PROBLEMS TO SOLVE:
[1] In the article on investment adviser fees, what front end load did the class A shares in the first account carry?
[2] Go on with the article on investment adviser fees from the point where it stops.

STUDY TEXT:

---+---

Do you work with an investment adviser?
How often do you meet with your adviser?
What do you talk about beyond the investments?
What are you paying for your advice?
Unfortunately, for too many people who answer yes to the first question, particularly those with small balances (less than $1 million), the remaining answers are never, nothing and I don’t know.
Over the last several months I’ve reviewed a number of investment portfolios for people who work with advisers. Sometimes it’s good to get an unbiased second opinion, especially if it is free and not given with the intention of winning business. In general, the investment strategies have been just fine, but what has caused me concern is the high fees combined with a lack of service.
In one account, the adviser was charging what seemed to be a relatively low annual fee of 0.60 percent of assets under management (about $6 per $1,000), but he was investing the money in class A shares, which not only had high internal expense ratios, but also had a front end load of 3.50 percent. The internal expense ratio is what the mutual fund manager gets paid to manage the mutual fund. The front end load is paid to the adviser for selling the mutual fund to you. The investor was depositing $1,000 per month, and every month’s deposits were being hit with the 3.50 percent load. That was in addition to the management fee. Average expenses were nearly 2.0 percent per year on the account.
What was the adviser doing for this compensation? Nothing. The owner had never met the guy. He had taken over the account from the previous adviser who no longer worked for the firm.
In another case, a friend left one adviser because he didn’t think his investments were doing as well as they should have been. He moved his investments to an adviser at his credit union. The new adviser charged a 1.0 percent per year management fee and invested the money in a variety of mutual funds. All of the mutual funds had above average internal expenses, making total expenses close to 2.0 percent again. At least in this case, my friend had met with the adviser. But only once. There was no financial planning. There was no assessment of estate planning needs. There was not even any subsequent review of the investments.
Below is a table showing the average investment advisory fee charged by a sample of advisers nationwide from a survey conducted by Advisory HQ. If your portfolio is less than $1 million it is pretty typical to pay an adviser at least 1.0 percent. These fees don’t include any investment expenses, which could increase total expenses a little or a lot depending on whether the adviser uses cheap index funds or expensive actively managed funds.
Advisers need to make a living and smaller accounts just don’t pay for themselves. Some advisers work on an hourly fee, but most don’t like to do that. There is no leverage in that fee model. The adviser can only make as much as she has hours in the day. Most advisers work on a percent of assets under management structure, where their income can grow with the amount of assets they manage. But that means advisers have an incentive to work with larger accounts. An adviser can make almost as much money with one $1 million account as she can with ten $100,000 accounts.
In order to make small accounts work for advisers, they often streamline the service model. If your account is small, you may see your adviser less often than larger accounts do. Your service may be limited to investment management, which will include creating a portfolio of mutual funds. The adviser will review your investments regularly and maintain the portfolio structure over time, though they may not speak with you very often. If that is all you are getting, you can do just as well for a lot less money.

---+---

SOURCE MATERIAL:
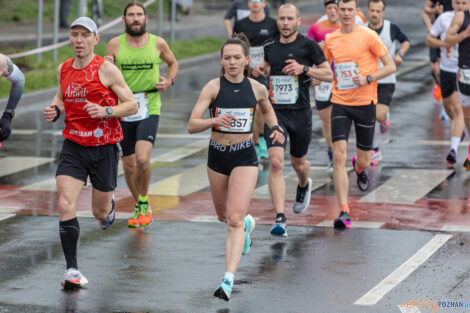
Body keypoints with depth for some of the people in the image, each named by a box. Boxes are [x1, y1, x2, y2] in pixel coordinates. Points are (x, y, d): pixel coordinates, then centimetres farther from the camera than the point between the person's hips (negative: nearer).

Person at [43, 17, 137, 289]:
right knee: (66, 205, -15)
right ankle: (72, 270, -10)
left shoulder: (106, 69, -10)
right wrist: (55, 110, 3)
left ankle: (109, 206, 49)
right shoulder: (64, 69, 5)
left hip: (104, 147, -3)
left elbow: (132, 105, -7)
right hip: (73, 145, 3)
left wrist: (105, 111, -24)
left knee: (100, 211, 10)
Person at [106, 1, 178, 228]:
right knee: (129, 165, 7)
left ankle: (144, 202, 3)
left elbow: (173, 63, 20)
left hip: (149, 109, -2)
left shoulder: (158, 43, 1)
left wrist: (170, 80, 1)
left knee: (142, 158, -20)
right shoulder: (115, 44, 1)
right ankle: (138, 208, 28)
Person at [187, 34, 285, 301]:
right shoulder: (213, 87, -7)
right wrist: (215, 121, -31)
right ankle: (247, 224, 57)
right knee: (224, 215, 21)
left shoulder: (257, 88, -1)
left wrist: (276, 128, 5)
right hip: (217, 156, 2)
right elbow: (192, 125, -13)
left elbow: (267, 109, 24)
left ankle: (229, 280, -21)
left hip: (245, 157, -2)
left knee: (235, 219, -15)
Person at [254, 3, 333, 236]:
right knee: (276, 163, -16)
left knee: (298, 163, 17)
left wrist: (304, 69, -16)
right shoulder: (270, 46, 6)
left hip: (300, 112, -1)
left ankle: (304, 186, 56)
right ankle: (280, 219, -19)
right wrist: (262, 69, 5)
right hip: (275, 112, 1)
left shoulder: (307, 45, -5)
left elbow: (329, 75, -2)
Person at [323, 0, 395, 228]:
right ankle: (343, 212, -13)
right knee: (339, 156, -14)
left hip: (365, 102, -2)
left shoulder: (368, 36, -6)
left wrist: (367, 78, -18)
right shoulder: (330, 40, 6)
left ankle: (359, 168, 48)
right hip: (340, 103, 2)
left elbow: (391, 66, -4)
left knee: (363, 161, 7)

---+---

ANSWER LIST:
[1] 3.50 percent

[2]
Enter robo-advisers. The very name seems derogatory. However they are a great solution for people who aren’t getting much service from their current human adviser. Robo-advisers use automated systems to create an investment portfolio for you based on your investment objectives, time to meet those objectives and other information designed to gauge how much investment risk you can take without running for the exits.
These advisers generally use low cost exchange traded index funds or index mutual funds, so the investment expenses are low. Because the investments are maintained automatically, there is no human to pay, and therefore the fees charged by the advisers are low too (some are even free). That leaves more of your investment return for you.
Two of the top rated robo-advisers are Betterment and Wealthfront. Betterment offers investment management using exchange traded funds from 12 different investment categories. Fees for service are tiered and range between 0.15 percent for accounts with more than $100,000 invested and 0.35 percent for accounts with less than $10,000 invested. There is no account minimum. Average investment expenses are just 0.13 percent. For a $100,000 account, you would pay just $380 per year all in. That is $210 less than the average human investment adviser’s fees alone, without taking the investment expenses into account.
Wealthfront offers a similar service. They use exchanged traded funds from 11 different investment categories. They charge no fee for the first $10,000 and then charge 0.25 percent for higher balances. Their investment expenses are about 0.12 percent per year. Annual expenses on a $100,000 account would be about $345. Nerd Wallet has done a good review of several different robo-advisers that is worth checking out.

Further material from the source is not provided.